READING PASSAGE:
--- Begin ---

In older ACK clusters created before the node pool feature was released, some worker nodes may not belong to any node pool. To bring these unmanaged nodes under grouped management and automated maintenance, migrate them into a node pool: create a node pool, remove the unmanaged nodes from the cluster, and re-add their ECS instances to the node pool.

To do this, create a new node pool or scale out an existing one, remove the unmanaged nodes from the cluster, and then add them to the target node pool. For more information, see Migrate unmanaged nodes to a node pool.

Replace the OS image of a node pool

You can replace the operating system of a node pool, for example, to migrate from a version that has reached its end-of-life (EOL) to a supported one. Before you begin, consult the OS image release notes for supported operating systems, the latest image versions, and usage limitations.

See Replace the OS of a node pool for detailed instructions and considerations.

Release a specific ECS instance

To release a specific ECS instance, remove the node. This action automatically updates the expected node count. Do not attempt to release a specific instance by changing the expected node count, as this triggers a random scale-in and is not guaranteed to remove the intended instance.

How to fix node addition timeouts?

Check network connectivity between the node and the API Server CLB. First verify that the security group meets the requirements. For security group limitations when adding an existing node, see Limitations. For other network connectivity issues, see Network management FAQ.

Change worker node hostnames

You cannot customize a worker node's hostname after you create the cluster. As a workaround, you can use the node pool's naming rule to change the hostname.

Note

When you create a cluster, you can define the hostname of a worker node in the Custom Node Name parameter. For more information, see Create an ACK managed cluster.

Remove the node. For more information, see Remove a node.

--- End ---

RECORDED DATA:

--- Begin ---

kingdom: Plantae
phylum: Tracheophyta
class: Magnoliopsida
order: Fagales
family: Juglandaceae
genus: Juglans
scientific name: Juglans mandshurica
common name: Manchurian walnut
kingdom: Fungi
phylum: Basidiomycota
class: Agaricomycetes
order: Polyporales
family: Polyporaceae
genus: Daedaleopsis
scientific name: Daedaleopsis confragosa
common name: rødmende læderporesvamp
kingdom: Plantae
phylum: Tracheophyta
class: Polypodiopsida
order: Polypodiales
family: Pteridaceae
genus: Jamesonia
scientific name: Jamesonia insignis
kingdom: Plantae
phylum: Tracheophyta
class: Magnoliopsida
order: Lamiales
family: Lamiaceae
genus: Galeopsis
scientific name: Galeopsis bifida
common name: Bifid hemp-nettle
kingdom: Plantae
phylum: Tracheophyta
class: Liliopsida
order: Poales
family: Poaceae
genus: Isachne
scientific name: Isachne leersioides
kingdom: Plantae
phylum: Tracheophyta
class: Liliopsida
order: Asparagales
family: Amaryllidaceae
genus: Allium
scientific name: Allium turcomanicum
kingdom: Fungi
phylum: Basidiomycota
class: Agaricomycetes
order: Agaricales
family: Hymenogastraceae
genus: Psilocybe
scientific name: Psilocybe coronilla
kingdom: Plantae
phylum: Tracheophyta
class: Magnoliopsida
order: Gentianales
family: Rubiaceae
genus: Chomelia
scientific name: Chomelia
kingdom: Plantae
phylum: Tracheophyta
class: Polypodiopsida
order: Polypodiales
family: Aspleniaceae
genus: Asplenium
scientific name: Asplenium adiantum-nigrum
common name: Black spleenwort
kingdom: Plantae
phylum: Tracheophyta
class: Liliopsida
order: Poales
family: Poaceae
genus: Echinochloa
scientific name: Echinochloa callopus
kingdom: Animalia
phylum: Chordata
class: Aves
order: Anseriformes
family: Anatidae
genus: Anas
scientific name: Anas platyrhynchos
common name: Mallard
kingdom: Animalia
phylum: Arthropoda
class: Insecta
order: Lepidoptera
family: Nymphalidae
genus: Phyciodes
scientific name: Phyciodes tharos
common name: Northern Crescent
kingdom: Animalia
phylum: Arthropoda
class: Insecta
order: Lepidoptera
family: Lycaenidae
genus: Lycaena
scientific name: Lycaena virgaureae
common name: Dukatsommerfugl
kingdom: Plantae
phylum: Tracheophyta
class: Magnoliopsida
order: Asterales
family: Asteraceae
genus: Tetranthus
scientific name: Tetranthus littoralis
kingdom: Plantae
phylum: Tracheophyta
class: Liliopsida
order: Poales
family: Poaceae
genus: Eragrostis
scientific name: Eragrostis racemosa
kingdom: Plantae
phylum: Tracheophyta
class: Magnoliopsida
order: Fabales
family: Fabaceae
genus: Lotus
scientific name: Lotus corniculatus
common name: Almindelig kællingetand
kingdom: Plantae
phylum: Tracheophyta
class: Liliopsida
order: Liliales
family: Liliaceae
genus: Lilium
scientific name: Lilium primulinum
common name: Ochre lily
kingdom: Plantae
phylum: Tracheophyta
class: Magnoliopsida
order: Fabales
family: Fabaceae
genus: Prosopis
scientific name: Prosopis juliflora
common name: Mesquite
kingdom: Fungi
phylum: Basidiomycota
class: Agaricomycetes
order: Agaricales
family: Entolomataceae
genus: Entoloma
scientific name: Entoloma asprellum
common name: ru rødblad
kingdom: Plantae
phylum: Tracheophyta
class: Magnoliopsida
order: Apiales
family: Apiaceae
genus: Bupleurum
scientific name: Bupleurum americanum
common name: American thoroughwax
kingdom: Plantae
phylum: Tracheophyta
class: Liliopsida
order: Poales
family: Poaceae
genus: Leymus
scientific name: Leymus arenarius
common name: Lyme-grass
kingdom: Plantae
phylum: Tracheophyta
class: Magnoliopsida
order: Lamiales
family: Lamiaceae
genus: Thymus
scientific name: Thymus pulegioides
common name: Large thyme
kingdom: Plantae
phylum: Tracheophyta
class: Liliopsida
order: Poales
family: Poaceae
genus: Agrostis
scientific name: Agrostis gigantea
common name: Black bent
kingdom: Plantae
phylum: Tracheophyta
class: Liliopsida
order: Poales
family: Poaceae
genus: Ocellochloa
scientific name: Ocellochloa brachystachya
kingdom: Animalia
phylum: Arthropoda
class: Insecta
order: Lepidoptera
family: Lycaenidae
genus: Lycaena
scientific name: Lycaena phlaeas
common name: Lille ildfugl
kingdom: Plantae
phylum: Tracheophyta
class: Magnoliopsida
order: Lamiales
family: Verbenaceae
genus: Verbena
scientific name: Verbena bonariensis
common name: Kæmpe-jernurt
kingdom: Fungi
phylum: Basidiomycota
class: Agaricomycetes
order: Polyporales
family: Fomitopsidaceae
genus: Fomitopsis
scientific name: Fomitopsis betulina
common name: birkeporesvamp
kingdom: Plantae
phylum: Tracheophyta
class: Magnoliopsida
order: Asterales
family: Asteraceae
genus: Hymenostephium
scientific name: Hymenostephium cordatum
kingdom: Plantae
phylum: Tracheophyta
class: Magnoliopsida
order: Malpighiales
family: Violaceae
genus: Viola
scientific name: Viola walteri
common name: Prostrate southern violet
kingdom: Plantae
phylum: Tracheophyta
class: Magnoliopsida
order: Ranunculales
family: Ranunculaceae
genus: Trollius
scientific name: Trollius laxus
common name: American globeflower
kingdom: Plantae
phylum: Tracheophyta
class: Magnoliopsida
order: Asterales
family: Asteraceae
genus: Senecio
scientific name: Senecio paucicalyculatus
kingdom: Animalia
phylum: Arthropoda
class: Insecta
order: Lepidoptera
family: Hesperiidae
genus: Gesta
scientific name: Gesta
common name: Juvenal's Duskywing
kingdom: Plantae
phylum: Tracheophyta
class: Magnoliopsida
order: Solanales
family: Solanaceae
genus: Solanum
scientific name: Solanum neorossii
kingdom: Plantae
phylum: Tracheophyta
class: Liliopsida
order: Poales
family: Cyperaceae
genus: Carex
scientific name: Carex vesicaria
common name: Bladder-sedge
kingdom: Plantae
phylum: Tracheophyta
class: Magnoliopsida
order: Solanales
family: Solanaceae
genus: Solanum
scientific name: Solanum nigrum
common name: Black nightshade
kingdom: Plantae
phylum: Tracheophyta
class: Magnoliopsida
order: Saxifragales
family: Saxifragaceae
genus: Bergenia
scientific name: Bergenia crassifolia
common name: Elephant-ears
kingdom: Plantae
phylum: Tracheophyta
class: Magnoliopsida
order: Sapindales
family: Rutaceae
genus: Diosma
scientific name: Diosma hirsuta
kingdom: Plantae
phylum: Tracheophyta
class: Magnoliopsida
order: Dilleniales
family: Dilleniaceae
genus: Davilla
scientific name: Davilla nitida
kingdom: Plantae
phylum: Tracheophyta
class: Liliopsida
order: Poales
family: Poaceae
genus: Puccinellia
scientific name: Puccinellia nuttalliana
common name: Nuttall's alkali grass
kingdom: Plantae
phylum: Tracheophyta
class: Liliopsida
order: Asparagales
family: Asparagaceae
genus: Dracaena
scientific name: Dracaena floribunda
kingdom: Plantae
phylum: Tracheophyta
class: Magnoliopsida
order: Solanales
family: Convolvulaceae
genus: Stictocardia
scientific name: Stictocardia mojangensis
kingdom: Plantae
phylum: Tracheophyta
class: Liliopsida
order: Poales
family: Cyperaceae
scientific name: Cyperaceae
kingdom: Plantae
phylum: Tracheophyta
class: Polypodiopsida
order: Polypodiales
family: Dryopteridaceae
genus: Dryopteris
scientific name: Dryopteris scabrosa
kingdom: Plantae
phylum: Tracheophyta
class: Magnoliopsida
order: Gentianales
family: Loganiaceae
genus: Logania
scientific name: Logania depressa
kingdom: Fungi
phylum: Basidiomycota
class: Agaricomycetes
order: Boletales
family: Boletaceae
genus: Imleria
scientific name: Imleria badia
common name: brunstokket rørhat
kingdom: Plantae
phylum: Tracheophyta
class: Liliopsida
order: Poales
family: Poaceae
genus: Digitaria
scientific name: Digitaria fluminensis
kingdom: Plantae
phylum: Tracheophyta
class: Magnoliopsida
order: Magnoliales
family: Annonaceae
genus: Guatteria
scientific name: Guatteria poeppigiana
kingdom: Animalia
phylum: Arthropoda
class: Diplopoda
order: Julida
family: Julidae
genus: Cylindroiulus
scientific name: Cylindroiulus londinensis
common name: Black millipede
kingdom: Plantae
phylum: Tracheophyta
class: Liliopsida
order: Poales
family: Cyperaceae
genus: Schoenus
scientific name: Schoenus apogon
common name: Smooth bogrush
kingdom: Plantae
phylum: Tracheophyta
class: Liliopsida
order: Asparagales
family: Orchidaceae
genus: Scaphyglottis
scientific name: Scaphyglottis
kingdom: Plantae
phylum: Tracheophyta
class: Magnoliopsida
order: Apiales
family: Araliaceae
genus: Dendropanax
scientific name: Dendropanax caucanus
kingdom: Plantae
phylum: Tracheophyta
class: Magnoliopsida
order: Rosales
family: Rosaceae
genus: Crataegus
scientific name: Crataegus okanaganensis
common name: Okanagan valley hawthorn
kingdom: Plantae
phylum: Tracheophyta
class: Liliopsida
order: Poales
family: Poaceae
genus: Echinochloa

--- End ---

THE REQUEST:
Please extend the passage on ACK node pools from its last line.

EXPECTED ANSWER:
Add the node that you removed back to the node pool. For more information, see Manually add nodes.
The node is then automatically renamed based on the naming rule of the node pool.

Manually upgrade a GPU node kernel

This topic describes how to manually upgrade the kernel and the corresponding NVIDIA driver on a GPU node in an existing cluster.

Note

The current kernel version is lower than 3.10.0-957.21.3.

Upgrading the kernel is a sensitive operation. Confirm your target kernel version and proceed with caution.

This guide focuses on the NVIDIA driver upgrade required after a kernel upgrade. The kernel upgrade process itself is not covered.

Obtain a cluster's kubeconfig and connect with kubectl.

Cordon the GPU node (for example, node cn-beijing.i-2ze19qyi8votgjz*****).

kubectl cordon cn-beijing.i-2ze19qyi8votgjz*****

node/cn-beijing.i-2ze19qyi8votgjz***** cordoned

Drain the GPU node where you want to upgrade the driver.

kubectl drain cn-beijing.i-2ze19qyi8votgjz***** --grace-period=120 --ignore-daemonsets=true

node/cn-beijing.i-2ze19qyi8votgjz***** cordoned
WARNING: Ignoring DaemonSet-managed pods: flexvolume-9scb4, kube-flannel-ds-r2qmh, kube-proxy-worker-l62sf, logtail-ds-f9vbg
pod/nginx-ingress-controller-78d847fb96-***** evicted

Uninstall the current NVIDIA driver.
Note
The driver package uninstalled in this step is version 384.111. If your driver version is not 384.111, you need to download the corresponding driver installer from the official NVIDIA website and replace 384.111 in this step with your actual version.
1. Log in to the GPU node and run nvidia-smi to check the driver version.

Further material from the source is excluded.